[Part of a data file]
• • •

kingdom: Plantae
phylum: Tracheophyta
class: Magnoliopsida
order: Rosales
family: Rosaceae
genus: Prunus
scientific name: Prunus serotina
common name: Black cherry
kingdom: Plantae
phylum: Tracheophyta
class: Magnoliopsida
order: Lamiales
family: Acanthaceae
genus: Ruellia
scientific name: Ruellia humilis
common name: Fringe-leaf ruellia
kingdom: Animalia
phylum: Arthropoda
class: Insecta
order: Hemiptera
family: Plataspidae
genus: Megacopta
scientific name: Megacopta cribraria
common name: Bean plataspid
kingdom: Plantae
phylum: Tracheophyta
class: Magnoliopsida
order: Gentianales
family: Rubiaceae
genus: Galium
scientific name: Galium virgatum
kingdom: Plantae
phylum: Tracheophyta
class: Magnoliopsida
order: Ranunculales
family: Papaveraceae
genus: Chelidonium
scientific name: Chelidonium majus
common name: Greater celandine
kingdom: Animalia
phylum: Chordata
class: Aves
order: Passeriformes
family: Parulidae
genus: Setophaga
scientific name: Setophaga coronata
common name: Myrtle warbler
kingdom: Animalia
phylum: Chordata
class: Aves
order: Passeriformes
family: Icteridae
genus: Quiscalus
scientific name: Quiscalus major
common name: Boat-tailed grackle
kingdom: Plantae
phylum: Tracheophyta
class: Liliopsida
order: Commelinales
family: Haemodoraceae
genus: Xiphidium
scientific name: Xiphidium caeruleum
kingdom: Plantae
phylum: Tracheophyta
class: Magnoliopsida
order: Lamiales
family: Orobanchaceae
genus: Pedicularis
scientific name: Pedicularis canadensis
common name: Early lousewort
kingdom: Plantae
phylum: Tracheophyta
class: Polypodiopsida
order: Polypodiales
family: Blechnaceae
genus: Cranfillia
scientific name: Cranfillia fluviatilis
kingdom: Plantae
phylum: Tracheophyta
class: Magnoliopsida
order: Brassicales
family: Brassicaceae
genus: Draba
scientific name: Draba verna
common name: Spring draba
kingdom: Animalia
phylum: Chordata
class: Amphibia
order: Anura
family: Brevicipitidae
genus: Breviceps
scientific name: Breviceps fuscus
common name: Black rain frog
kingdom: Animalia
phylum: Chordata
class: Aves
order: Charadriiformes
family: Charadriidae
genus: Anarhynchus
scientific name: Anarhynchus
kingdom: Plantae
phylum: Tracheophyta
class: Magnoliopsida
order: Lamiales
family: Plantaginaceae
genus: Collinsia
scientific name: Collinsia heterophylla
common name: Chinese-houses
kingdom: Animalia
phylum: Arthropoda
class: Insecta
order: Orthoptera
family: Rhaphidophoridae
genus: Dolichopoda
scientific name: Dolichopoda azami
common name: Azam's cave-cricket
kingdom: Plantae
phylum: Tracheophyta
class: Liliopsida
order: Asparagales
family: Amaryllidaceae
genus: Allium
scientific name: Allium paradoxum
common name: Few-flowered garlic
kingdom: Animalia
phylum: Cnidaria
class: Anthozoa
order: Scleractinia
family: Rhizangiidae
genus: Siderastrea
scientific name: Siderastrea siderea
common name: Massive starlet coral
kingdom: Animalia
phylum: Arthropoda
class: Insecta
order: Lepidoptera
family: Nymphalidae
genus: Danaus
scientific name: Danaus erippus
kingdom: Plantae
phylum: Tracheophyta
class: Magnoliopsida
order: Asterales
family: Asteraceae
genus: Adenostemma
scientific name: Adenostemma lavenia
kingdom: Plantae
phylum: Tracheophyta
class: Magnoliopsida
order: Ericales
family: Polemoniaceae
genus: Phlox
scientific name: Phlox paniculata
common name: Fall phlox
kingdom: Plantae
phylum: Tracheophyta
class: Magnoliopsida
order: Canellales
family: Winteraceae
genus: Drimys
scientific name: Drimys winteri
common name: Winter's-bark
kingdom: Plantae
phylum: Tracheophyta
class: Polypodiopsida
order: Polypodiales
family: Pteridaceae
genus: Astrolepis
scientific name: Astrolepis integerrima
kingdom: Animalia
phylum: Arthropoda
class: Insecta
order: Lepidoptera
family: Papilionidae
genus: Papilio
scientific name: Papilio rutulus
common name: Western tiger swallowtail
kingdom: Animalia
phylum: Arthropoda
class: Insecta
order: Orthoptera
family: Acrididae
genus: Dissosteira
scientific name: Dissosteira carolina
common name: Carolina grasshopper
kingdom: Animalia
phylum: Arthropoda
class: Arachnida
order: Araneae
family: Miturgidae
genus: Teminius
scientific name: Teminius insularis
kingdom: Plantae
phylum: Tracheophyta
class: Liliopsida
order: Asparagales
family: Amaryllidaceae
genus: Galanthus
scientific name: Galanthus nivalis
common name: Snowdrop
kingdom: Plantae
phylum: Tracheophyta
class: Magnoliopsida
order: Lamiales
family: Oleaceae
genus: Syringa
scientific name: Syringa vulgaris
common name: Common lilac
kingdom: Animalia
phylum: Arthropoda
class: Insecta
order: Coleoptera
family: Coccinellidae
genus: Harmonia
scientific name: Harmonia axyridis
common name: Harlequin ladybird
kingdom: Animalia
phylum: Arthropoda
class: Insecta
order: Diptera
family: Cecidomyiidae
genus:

• • •

_AIM_:
Please print the items above without any changes, from the first line through the line holding "family: Papaveraceae", inclusive.

_RESPONSE TO THE EXERCISE_:
kingdom: Plantae
phylum: Tracheophyta
class: Magnoliopsida
order: Rosales
family: Rosaceae
genus: Prunus
scientific name: Prunus serotina
common name: Black cherry
kingdom: Plantae
phylum: Tracheophyta
class: Magnoliopsida
order: Lamiales
family: Acanthaceae
genus: Ruellia
scientific name: Ruellia humilis
common name: Fringe-leaf ruellia
kingdom: Animalia
phylum: Arthropoda
class: Insecta
order: Hemiptera
family: Plataspidae
genus: Megacopta
scientific name: Megacopta cribraria
common name: Bean plataspid
kingdom: Plantae
phylum: Tracheophyta
class: Magnoliopsida
order: Gentianales
family: Rubiaceae
genus: Galium
scientific name: Galium virgatum
kingdom: Plantae
phylum: Tracheophyta
class: Magnoliopsida
order: Ranunculales
family: Papaveraceae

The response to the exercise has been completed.